Classification of degraded cartilage through multiparametric MRI analysis

Abstract

MRI analysis of cartilage matrix may play an important role in early detection and development of therapeutic protocols for degenerative joint disease. Correlations between MRI parameters and matrix integrity have been established in many studies, but the substantial overlap in values observed for normal and for degraded cartilage greatly limits the specificity of these analyses. We implemented established multiparametric analysis methods to define data clusters corresponding to control and degraded bovine nasal cartilage in two-, three-, and four-dimensional parameter spaces, and applied these results to discriminant analysis of a validation data set. Analyses were performed using the parameters (T(1), T(2), k(m), ADC), where k(m) is the magnetization transfer rate and ADC is the apparent diffusion coefficient. Results were compared to univariate analyses. Multiparametric k-means clustering led to no improvement over univariate analyses, with a maximum sensitivity and specificity in the range of 60-70% for the detection of degradation using T(1), and in the range of 80% sensitivity but only 36% specificity using the parameter pair (T(1), k(m)). In contrast, model-based analysis using more general Gaussian clusters resulted in markedly improved classification, with sensitivity and specificity reaching levels of 80-90% using the pair (T(1), k(m)). Finally, a fuzzy clustering technique was implemented which may be still more appropriate to the continuum of degradation seen in degenerative cartilage disease. In view of its success in identifying mild cartilage degradation, the formal multiparametric approach implemented here may be applicable to the nondestructive evaluation of other biomaterials using MRI.

Figure 1

Images of BNC samples within the 4-well sample holder following 6-hour trypsin digestion. (A) Transverse slice showing all four wells in cross section. (B) Diffusion-weighted image used for delineation of ROIs, as indicated.

Figure 2

Bivariate scatter plots of data acquired from control and collagenase-digested BNC samples. Covariance matrices for each pair of MRI parameters were calculated for control (blue; ○) and degraded (red; ◊) BNC samples. The corresponding error ellipses illustrate the relationship between the parameter pairs indicated. (A) (k_m, T₁), (B) (T₁, T₂), (C) (k_m, T₂), (D) (T₁, ADC), (E) (T₂, ADC), and (F) (k_m, ADC) parameter pairs.

Figure 3

Model-based discriminant analysis based on MCLUST partitioning of control (blue; ○) and trypsin-degraded (pink; ◊) BNC samples.
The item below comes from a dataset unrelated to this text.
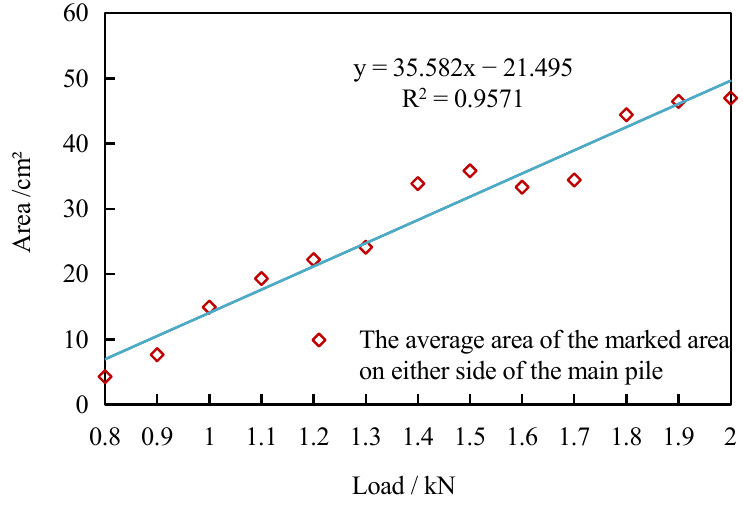
Figure 13. The average area of marked areas on both sides of the pile under different loads.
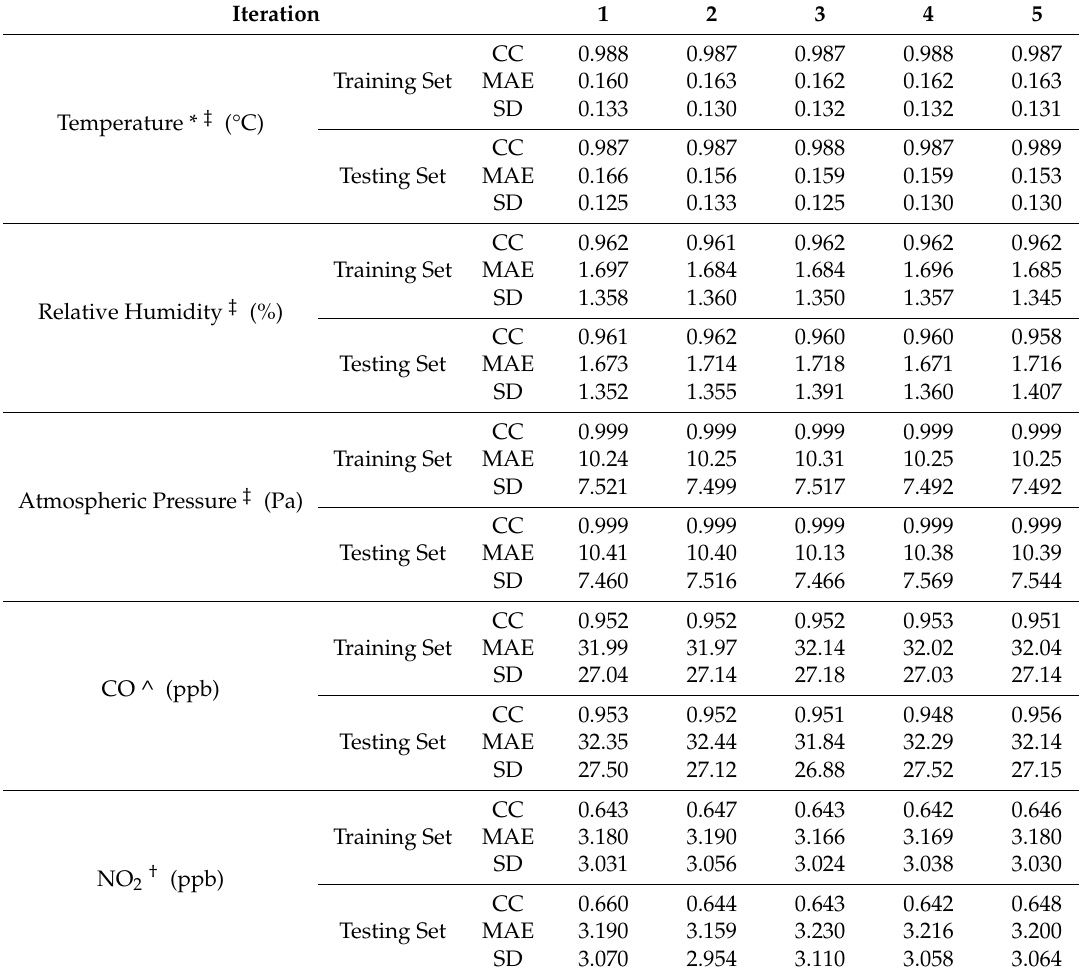
Calibration results of THP (temperature-humidity-pressure) Sensor-Module, CO Sensor-Module, and NO 2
Models were developed based on 53 samples selected randomly from the total set of 80, with the remaining 27 samples forming a validation set. The MRI parameters T₁, T₂ and k_m are shown here for illustrative purposes. Error ellipsoids represent the 50% confidence surface. Incorrectly classified samples are indicated by solid symbols. Panels A and B illustrate the results with clusters restricted to single components, while Panels C and D illustrate clusters formed from multiple (two, in this case) components. Panel A: training set; five samples in the control group (specificity 80%) and one sample in the trypsin-degraded group (sensitivity 96.4%) were misclassified using single-component clusters. Panel B: validation set, with 5 control and 3 degraded samples being misclassified, resulting in sensitivity and specificity of 75% and 67%, respectively using single-component clusters. Panel C: training set; a single sample in both the control and degraded groups were misclassified, resulting in a sensitivity of 96.4% and a specificity of 96% using multiple-component clusters. Panel D: validation set, with 3 control samples and one degraded sample being misclassified, resulting in sensitivity and specificity of 91.7% and 80%, respectively, using multiple-component clusters.